**Available data**:
==*==

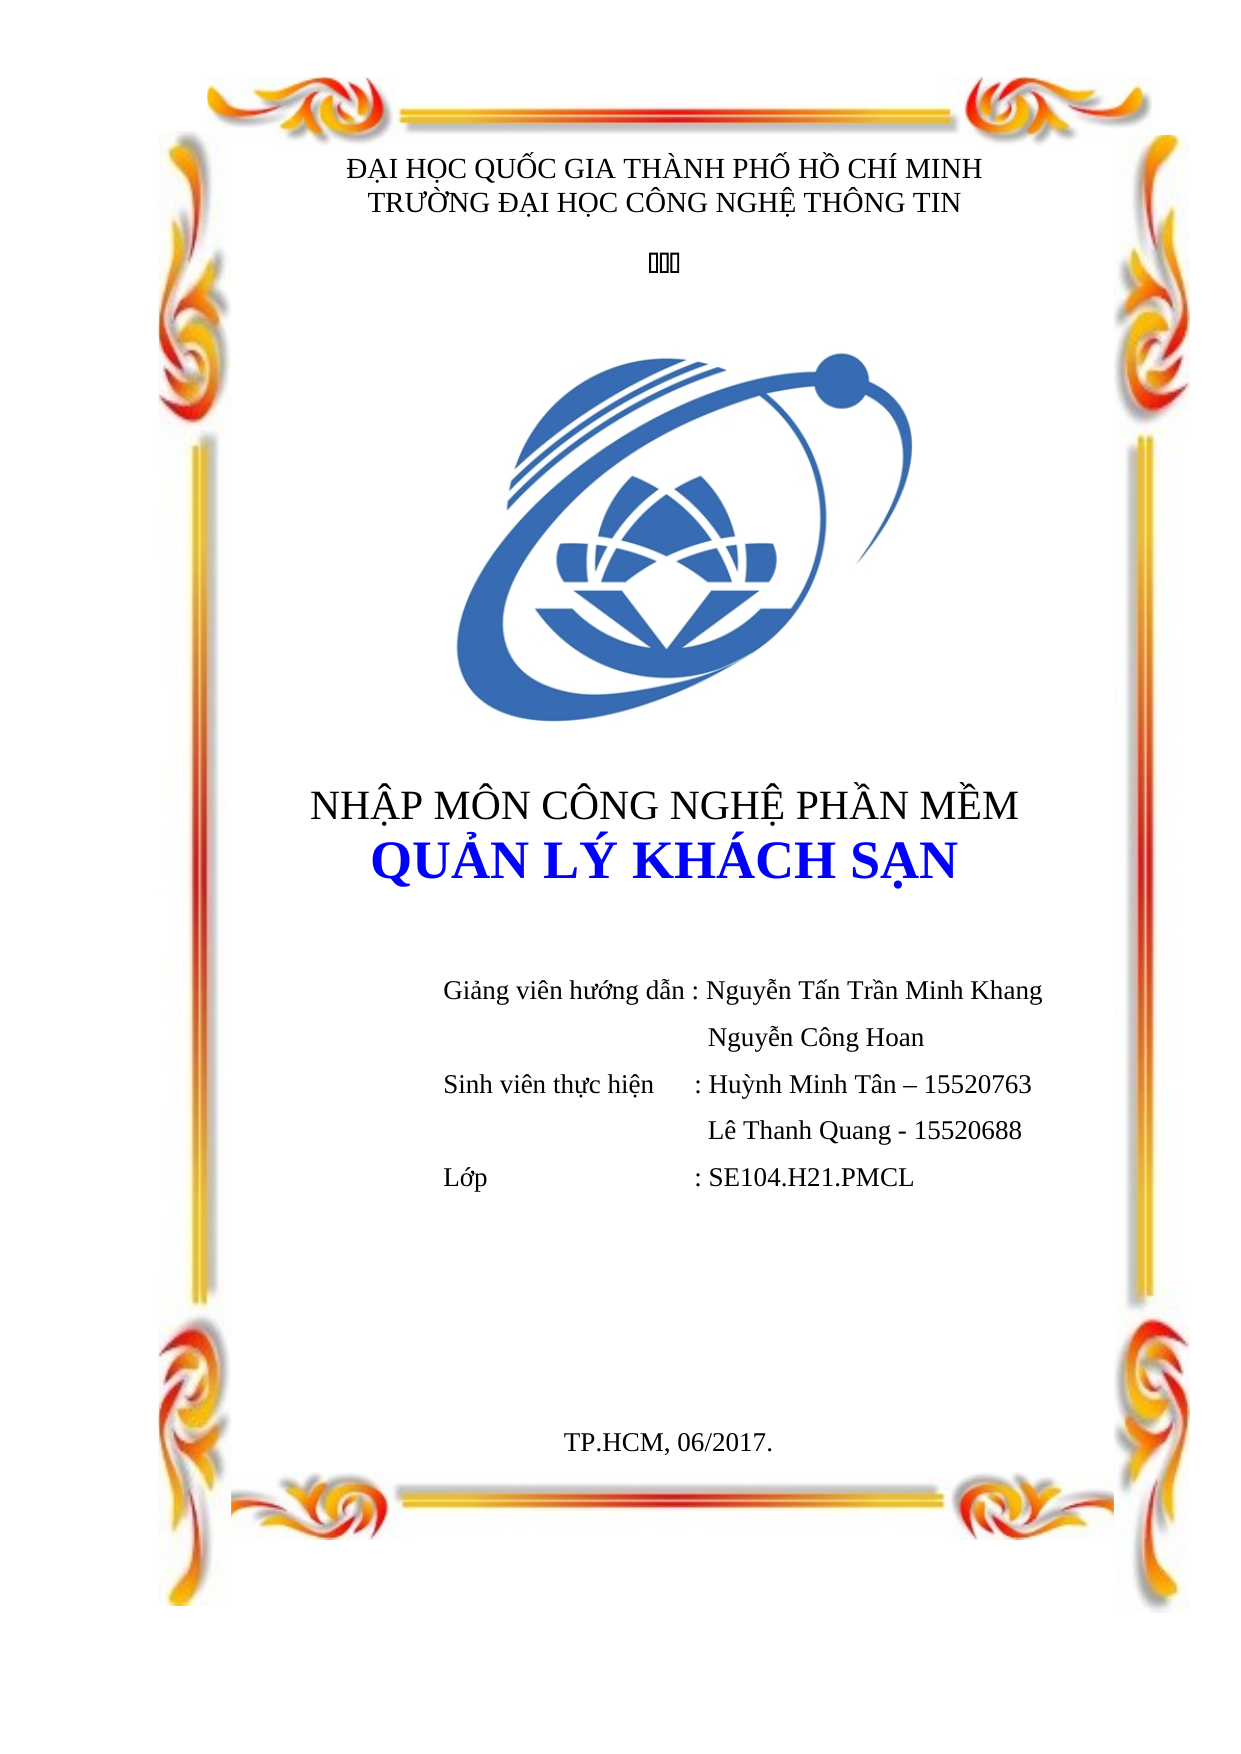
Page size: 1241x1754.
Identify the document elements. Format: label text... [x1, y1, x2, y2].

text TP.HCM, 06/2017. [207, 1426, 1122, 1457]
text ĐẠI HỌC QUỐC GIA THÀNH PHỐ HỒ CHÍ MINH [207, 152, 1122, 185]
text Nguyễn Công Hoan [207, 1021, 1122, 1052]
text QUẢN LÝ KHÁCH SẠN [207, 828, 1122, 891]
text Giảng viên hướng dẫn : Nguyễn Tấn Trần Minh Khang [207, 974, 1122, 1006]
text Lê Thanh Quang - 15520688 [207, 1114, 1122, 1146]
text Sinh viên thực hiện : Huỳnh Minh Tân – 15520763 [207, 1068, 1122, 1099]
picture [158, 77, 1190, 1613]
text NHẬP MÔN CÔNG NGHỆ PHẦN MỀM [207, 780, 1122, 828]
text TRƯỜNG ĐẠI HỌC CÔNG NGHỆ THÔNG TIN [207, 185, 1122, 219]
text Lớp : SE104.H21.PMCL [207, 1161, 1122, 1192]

==*==

**Try it**: Lines with "NGHỆ": copy every one of them from the listing above.

**Answer for this exercise**:
text NHẬP MÔN CÔNG NGHỆ PHẦN MỀM [207, 780, 1122, 828]
text TRƯỜNG ĐẠI HỌC CÔNG NGHỆ THÔNG TIN [207, 185, 1122, 219]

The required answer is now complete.